══ Information provided ══

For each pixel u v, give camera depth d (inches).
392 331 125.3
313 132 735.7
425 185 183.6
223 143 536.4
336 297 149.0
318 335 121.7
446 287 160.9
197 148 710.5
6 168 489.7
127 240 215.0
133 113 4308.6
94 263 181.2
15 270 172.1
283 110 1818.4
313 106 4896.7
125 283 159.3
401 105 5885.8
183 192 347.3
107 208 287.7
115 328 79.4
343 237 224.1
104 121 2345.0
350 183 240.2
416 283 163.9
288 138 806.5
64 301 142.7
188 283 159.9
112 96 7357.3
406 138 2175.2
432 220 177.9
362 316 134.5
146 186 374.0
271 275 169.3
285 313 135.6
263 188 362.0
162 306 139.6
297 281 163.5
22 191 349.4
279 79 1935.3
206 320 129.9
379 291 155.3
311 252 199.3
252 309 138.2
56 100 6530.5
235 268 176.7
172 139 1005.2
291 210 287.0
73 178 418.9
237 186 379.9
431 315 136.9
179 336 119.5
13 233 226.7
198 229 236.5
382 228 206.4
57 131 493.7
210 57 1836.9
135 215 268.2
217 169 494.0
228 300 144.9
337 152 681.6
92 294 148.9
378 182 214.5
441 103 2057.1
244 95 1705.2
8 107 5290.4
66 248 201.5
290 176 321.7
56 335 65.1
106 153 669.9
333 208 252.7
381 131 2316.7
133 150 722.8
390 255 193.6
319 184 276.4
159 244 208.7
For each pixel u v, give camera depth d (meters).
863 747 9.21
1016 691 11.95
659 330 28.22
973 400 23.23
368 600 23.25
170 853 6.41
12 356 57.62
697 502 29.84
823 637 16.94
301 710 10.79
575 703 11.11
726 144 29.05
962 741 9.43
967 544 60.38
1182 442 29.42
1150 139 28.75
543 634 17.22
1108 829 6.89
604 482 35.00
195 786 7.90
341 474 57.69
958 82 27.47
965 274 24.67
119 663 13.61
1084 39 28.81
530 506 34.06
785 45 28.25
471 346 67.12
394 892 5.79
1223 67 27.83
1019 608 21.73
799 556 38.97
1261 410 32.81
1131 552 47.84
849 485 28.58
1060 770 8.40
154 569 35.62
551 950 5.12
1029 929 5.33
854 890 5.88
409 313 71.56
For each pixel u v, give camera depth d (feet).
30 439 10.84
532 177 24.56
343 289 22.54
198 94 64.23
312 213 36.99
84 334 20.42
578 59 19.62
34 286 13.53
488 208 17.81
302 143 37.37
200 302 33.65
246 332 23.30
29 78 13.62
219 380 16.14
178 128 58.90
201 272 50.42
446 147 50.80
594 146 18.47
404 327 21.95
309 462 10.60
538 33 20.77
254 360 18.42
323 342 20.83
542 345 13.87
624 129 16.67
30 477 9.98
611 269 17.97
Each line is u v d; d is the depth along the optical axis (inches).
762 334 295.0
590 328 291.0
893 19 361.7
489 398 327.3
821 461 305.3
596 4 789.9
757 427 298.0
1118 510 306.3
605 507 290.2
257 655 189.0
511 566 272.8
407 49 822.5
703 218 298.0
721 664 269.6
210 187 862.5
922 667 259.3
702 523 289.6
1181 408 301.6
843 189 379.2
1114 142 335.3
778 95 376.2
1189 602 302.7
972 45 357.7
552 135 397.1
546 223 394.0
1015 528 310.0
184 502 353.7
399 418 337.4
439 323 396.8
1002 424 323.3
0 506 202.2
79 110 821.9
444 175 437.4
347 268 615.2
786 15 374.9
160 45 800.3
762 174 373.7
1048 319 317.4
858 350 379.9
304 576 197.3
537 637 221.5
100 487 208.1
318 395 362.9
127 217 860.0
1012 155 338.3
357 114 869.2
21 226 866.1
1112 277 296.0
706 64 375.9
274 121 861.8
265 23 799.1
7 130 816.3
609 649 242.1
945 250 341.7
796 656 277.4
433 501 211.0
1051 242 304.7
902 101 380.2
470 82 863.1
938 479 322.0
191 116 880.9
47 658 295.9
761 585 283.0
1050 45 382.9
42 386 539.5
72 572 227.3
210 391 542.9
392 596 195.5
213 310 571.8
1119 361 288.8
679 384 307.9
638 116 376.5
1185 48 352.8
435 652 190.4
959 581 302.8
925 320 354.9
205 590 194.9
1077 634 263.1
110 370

═══

What to work on | Look back at the data above. Transcribe exactly the lines starting at the line that contains "762 334 295.0" and ending at the line that contains "47 658 295.9".

Reply to the exercise |
762 334 295.0
590 328 291.0
893 19 361.7
489 398 327.3
821 461 305.3
596 4 789.9
757 427 298.0
1118 510 306.3
605 507 290.2
257 655 189.0
511 566 272.8
407 49 822.5
703 218 298.0
721 664 269.6
210 187 862.5
922 667 259.3
702 523 289.6
1181 408 301.6
843 189 379.2
1114 142 335.3
778 95 376.2
1189 602 302.7
972 45 357.7
552 135 397.1
546 223 394.0
1015 528 310.0
184 502 353.7
399 418 337.4
439 323 396.8
1002 424 323.3
0 506 202.2
79 110 821.9
444 175 437.4
347 268 615.2
786 15 374.9
160 45 800.3
762 174 373.7
1048 319 317.4
858 350 379.9
304 576 197.3
537 637 221.5
100 487 208.1
318 395 362.9
127 217 860.0
1012 155 338.3
357 114 869.2
21 226 866.1
1112 277 296.0
706 64 375.9
274 121 861.8
265 23 799.1
7 130 816.3
609 649 242.1
945 250 341.7
796 656 277.4
433 501 211.0
1051 242 304.7
902 101 380.2
470 82 863.1
938 479 322.0
191 116 880.9
47 658 295.9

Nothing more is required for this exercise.